● Goal of the exercise: When you reach the line containing "left shoulder: (384, 1372)" in the entries below, begin reproducing lines exactly, and stop once the line containing "right shoulder: (319, 1378)" is done.

*** Given data Section Begins ***

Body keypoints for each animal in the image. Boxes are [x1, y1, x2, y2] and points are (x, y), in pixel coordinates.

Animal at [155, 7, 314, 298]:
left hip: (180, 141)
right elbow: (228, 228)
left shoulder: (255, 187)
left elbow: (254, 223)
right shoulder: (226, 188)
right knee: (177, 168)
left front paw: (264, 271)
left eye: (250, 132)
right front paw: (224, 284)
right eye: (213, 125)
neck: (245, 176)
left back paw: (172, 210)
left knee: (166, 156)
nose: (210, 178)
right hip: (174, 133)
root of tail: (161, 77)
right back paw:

*** Given data Section Ends ***
*** Given data Section Begins ***

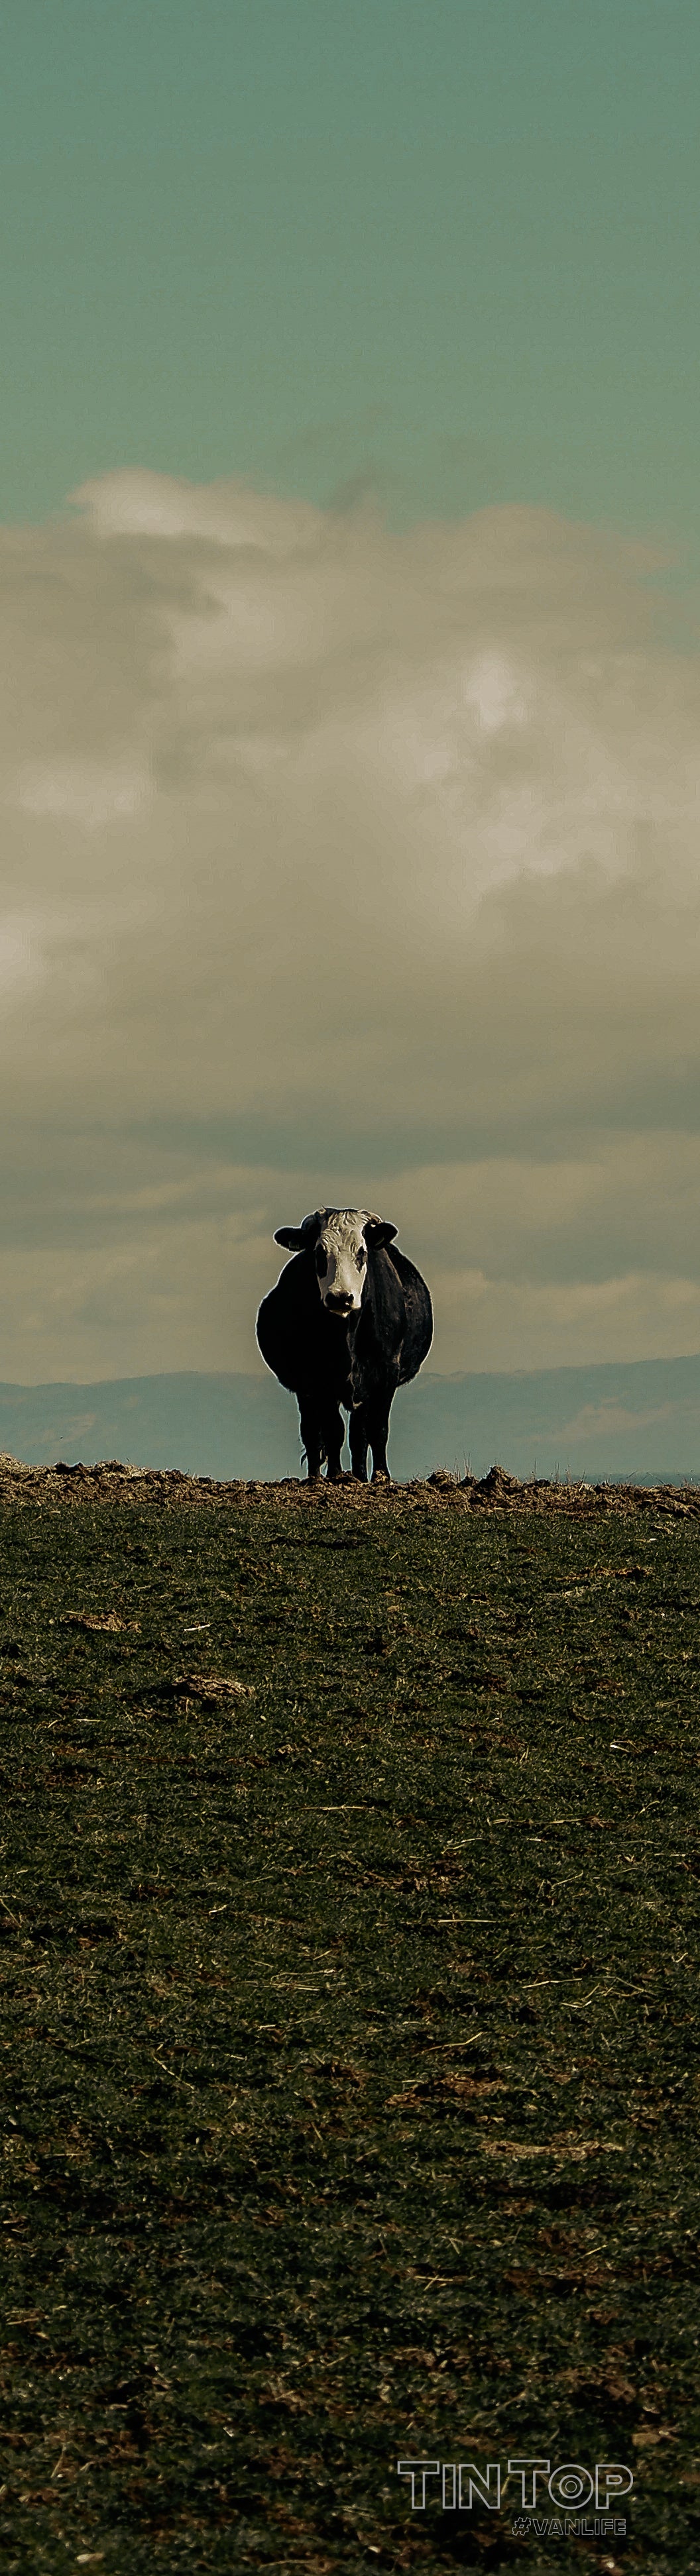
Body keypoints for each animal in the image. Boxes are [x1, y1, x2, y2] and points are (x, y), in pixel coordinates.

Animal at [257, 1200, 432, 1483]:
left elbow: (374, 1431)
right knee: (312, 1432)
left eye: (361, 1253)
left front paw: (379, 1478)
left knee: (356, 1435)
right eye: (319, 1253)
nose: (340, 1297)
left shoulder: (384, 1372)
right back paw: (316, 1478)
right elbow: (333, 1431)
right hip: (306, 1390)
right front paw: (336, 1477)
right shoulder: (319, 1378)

*** Given data Section Ends ***

● Task response:
left shoulder: (384, 1372)
right back paw: (316, 1478)
right elbow: (333, 1431)
right hip: (306, 1390)
right front paw: (336, 1477)
right shoulder: (319, 1378)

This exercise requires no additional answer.